_ACTIONS TO TAKE_
A) In the Hormel earnings commentary, what fair value estimate is given for Hormel?
B) Write the next part of the Hormel earnings commentary, picking up after its final sentence.

_SELECTED PASSAGE_
○ ○ ○

Hormel Earnings: Q2 Results Show Signs of Quick Turnaround, but Shares Look Fairly Valued
Following Hormel’s HRL weak first-quarter results, second-quarter earnings looked pretty good. Sequentially, sales were roughly flat, volume was up about 4% and gross margin remained steady at 16.5%, as management quickly addressed the issues that plagued the start of its fiscal 2023. This included reducing bloated inventory, rightsizing manufacturing to demand, and stabilizing Planters. We don’t anticipate a change to our $37.50 fair value estimate for narrow-moat Hormel, but shares look fairly valued.
With performance looking steadier, management reiterated full-year guidance for sales growth of 1%-3% and diluted net EPS to decline 7% to flat. This implies a 6% acceleration in sales in the back half of the year, historically unusual under normal circumstances. However, the waning effect of highly pathogenic avian influenza on turkey production should help Hormel restore key production volumes this year. Many of these products did not suffer from demand erosion. Rather, Hormel just didn’t have the volumes to sell. So even as commodity turkey prices fall with flock sizes rising, the net benefit should still help the company deliver sales growth in the second half.

○ ○ ○

_DATASET RECORDS_
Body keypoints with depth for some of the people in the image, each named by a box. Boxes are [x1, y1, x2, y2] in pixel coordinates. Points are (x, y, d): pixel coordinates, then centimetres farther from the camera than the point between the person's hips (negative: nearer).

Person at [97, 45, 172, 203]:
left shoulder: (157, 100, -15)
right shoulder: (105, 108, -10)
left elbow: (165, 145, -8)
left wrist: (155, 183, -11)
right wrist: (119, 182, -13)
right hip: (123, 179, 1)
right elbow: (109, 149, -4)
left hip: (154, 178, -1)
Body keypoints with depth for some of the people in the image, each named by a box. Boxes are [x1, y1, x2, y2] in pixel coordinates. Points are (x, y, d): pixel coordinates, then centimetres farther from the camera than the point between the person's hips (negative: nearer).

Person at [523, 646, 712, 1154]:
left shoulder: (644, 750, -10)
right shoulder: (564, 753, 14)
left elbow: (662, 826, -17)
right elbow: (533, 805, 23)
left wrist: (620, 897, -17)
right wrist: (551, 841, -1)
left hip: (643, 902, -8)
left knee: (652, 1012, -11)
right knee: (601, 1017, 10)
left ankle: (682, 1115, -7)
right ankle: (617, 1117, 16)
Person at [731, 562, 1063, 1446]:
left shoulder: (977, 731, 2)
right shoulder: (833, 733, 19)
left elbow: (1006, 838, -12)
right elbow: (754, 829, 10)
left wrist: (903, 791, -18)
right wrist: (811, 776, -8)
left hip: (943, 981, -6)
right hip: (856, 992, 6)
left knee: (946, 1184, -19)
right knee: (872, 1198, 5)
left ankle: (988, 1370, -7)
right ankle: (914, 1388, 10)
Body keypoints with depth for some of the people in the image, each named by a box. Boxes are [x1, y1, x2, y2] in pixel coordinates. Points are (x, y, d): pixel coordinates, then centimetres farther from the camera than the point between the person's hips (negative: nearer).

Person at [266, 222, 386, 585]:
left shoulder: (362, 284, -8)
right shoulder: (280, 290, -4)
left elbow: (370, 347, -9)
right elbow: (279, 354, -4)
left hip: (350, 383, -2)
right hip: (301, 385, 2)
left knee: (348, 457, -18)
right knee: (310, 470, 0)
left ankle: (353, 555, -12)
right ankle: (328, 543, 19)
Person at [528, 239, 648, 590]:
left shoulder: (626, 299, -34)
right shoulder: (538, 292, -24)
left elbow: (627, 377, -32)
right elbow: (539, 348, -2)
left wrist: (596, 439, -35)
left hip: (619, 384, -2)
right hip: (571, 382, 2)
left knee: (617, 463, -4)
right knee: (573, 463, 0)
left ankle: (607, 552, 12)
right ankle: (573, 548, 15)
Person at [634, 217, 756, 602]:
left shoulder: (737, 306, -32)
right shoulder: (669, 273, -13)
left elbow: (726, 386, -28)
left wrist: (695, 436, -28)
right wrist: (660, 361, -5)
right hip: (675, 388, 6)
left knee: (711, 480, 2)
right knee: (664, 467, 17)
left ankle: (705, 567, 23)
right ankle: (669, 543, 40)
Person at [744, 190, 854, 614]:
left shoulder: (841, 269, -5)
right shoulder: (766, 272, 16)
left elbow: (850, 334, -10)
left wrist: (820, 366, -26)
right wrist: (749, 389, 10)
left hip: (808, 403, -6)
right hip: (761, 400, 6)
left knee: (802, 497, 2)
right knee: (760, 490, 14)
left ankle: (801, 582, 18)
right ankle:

○ ○ ○

_TASK RESULTS_
A) $37.50

B)
Planters looked better in the second quarter, as management cited 13-week volume data that showed its brand outpacing the broader packaged nuts and seeds category. A combination of new products and flavors and regained distribution appear to be helping. We remain optimistic on the prospect of Hormel turning around the acquired business despite the slowness witnessed in the first quarter.